■ Exercise aim: Only these lines of the data below are wanted: the one with "308 122 264", the one with "480 448 505", and any lines between them, each repeated exactly.

──────── Data provided

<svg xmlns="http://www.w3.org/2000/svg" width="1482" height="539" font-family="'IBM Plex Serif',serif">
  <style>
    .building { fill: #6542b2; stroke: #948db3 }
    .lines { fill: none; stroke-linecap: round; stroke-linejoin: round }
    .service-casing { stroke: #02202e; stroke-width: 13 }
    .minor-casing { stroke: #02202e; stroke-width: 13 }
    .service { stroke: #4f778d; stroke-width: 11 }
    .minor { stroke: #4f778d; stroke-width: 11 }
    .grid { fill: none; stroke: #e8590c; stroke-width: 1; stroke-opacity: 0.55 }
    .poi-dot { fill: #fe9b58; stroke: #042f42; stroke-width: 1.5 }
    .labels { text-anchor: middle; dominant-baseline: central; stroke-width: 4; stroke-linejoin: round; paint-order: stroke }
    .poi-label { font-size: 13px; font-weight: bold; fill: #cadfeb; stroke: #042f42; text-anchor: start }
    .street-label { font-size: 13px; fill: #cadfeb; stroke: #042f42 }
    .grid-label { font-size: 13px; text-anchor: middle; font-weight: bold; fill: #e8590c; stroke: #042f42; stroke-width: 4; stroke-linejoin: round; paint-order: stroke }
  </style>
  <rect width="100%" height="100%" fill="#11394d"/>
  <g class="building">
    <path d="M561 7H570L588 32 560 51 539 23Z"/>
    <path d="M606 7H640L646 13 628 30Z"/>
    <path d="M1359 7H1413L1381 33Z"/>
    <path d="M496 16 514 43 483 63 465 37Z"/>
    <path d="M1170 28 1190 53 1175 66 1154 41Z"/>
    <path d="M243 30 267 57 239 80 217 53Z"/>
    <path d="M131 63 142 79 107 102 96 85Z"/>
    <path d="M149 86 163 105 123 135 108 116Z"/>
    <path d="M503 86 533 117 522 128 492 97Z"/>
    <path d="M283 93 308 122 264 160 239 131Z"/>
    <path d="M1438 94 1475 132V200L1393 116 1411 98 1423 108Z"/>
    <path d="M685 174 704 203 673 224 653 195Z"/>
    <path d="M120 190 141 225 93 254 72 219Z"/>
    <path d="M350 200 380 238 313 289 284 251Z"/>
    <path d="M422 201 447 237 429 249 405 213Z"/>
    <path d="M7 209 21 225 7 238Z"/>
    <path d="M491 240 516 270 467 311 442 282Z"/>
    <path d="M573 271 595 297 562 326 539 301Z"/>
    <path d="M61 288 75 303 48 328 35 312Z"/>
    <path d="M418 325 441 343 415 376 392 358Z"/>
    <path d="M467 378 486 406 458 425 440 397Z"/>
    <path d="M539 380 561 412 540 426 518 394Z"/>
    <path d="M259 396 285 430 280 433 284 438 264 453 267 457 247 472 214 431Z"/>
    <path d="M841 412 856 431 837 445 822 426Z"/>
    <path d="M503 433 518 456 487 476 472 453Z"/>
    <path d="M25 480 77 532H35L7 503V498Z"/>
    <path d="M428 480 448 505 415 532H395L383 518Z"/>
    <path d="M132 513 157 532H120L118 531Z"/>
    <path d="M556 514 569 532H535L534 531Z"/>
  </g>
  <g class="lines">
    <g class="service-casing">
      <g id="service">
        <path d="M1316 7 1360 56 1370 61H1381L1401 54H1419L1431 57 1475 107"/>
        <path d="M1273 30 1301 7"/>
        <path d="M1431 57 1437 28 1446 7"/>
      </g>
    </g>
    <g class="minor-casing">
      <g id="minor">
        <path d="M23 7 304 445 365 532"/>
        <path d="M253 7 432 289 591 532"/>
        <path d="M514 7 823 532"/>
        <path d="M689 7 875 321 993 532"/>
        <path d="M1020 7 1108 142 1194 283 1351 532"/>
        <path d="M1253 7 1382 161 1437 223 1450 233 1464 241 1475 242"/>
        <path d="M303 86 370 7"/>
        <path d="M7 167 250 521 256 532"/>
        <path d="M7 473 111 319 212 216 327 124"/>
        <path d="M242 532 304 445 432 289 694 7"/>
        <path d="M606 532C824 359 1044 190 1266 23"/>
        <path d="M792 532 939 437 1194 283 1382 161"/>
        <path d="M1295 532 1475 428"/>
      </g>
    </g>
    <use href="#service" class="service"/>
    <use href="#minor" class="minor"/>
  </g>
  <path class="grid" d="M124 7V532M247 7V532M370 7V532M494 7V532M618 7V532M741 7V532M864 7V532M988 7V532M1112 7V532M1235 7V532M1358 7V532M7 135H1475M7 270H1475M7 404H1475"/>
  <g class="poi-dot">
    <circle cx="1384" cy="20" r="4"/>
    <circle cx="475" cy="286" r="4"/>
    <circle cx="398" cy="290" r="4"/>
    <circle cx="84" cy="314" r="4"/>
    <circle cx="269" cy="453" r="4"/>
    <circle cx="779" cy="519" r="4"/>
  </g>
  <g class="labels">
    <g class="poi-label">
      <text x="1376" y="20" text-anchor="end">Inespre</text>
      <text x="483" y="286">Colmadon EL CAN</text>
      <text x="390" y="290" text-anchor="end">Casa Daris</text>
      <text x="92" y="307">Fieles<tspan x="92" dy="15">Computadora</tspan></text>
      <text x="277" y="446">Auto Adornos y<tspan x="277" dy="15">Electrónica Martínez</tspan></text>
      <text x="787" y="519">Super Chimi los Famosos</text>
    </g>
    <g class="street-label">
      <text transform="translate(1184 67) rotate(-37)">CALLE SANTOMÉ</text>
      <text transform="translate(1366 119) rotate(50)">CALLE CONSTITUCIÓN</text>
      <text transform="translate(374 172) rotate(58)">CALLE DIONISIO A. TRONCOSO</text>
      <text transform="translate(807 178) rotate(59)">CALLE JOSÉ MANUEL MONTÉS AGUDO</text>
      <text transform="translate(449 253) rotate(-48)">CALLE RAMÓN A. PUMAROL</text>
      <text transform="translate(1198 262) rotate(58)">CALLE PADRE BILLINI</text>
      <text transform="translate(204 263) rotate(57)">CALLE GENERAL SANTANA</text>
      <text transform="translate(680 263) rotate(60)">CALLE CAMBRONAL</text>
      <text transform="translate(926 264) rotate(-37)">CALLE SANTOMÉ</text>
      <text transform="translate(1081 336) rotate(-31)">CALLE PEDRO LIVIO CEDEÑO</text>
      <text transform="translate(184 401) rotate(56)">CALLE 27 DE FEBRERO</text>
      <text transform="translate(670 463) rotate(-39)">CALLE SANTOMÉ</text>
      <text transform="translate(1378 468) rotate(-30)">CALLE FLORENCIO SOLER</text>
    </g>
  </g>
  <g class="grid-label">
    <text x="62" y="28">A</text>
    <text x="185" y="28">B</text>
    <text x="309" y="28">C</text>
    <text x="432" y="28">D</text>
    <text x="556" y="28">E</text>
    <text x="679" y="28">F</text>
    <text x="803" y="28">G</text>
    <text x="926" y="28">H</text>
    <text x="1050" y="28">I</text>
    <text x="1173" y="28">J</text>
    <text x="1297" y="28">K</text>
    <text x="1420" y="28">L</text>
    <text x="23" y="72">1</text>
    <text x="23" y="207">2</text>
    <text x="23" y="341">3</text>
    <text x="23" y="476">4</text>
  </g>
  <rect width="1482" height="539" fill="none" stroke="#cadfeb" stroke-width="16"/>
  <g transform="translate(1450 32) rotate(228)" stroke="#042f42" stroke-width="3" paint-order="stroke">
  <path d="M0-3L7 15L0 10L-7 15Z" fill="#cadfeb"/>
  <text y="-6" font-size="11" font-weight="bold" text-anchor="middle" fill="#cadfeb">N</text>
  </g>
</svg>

────────────────

■ Reply:
    <path d="M283 93 308 122 264 160 239 131Z"/>
    <path d="M1438 94 1475 132V200L1393 116 1411 98 1423 108Z"/>
    <path d="M685 174 704 203 673 224 653 195Z"/>
    <path d="M120 190 141 225 93 254 72 219Z"/>
    <path d="M350 200 380 238 313 289 284 251Z"/>
    <path d="M422 201 447 237 429 249 405 213Z"/>
    <path d="M7 209 21 225 7 238Z"/>
    <path d="M491 240 516 270 467 311 442 282Z"/>
    <path d="M573 271 595 297 562 326 539 301Z"/>
    <path d="M61 288 75 303 48 328 35 312Z"/>
    <path d="M418 325 441 343 415 376 392 358Z"/>
    <path d="M467 378 486 406 458 425 440 397Z"/>
    <path d="M539 380 561 412 540 426 518 394Z"/>
    <path d="M259 396 285 430 280 433 284 438 264 453 267 457 247 472 214 431Z"/>
    <path d="M841 412 856 431 837 445 822 426Z"/>
    <path d="M503 433 518 456 487 476 472 453Z"/>
    <path d="M25 480 77 532H35L7 503V498Z"/>
    <path d="M428 480 448 505 415 532H395L383 518Z"/>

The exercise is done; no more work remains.